== PROBLEMS TO WORK ON ==
#1 Please retype the comedy workshop post from "He had some" up to and including "to be laughable.".
#2 Extend the comedy workshop post onward from its final sentence.

PAGE EXTRACT below:

This past weekend I attended Steve Kaplan’s Comedy Intensive workshop in Los Angeles.
He had some pretty nifty insights for comedy writers. So over the next few days I’ll try to decipher my chicken scratchings and post a few of the key things I learned or that I think you’ll find interesting.
The focus of day one was The Six Hidden Tools of Comedy. I’ll tell you about three of them that I thought were especially compelling.
Great comedies tend to feature “an ordinary guy or gal, struggling against insurmountable odds, without many of the required tools to win, yet never giving up hope.”
Of course many great dramas also feature ordinary guys or gals struggling against insurmountable odds, but the main point he was making was that the comedy protagonist is so woefully unprepared as to be laughable.
Those characters in Tropic Thunder had zero actual skills to survive in the jungle. Whereas Schwarzenegger and his team in Predator were army commandos.

End of PAGE EXTRACT.
DATASET EXCERPT below:

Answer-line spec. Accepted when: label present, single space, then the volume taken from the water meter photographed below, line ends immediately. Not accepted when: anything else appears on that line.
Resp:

End of DATASET EXCERPT.

== ANSWER SECTION ==
#1
He had some pretty nifty insights for comedy writers. So over the next few days I’ll try to decipher my chicken scratchings and post a few of the key things I learned or that I think you’ll find interesting.
The focus of day one was The Six Hidden Tools of Comedy. I’ll tell you about three of them that I thought were especially compelling.
Great comedies tend to feature “an ordinary guy or gal, struggling against insurmountable odds, without many of the required tools to win, yet never giving up hope.”
Of course many great dramas also feature ordinary guys or gals struggling against insurmountable odds, but the main point he was making was that the comedy protagonist is so woefully unprepared as to be laughable.

#2
Paul Blart was just a mall cop, who had difficulty detaining an old man in a wheel chair. Whereas John McClane in Die Hard was a trained police officer with a gun.
And so on…
Does the protagonist of your comedy have too many skills at the outset? Is (s)he too aware of what’s going on? “In drama your characters know too much. In comedy they don’t know enough.”
Tomorrow I’ll go over another one of Steve Kaplan’s comedy tools — the “Metaphorical Relationship.”
Note: There’s never a good substitute for taking a class yourself, so if any of the ideas posted here intrigue you, I encourage you to sign up for the workshop the next time it’s offered.
For more information go to www.kaplancomedy.com.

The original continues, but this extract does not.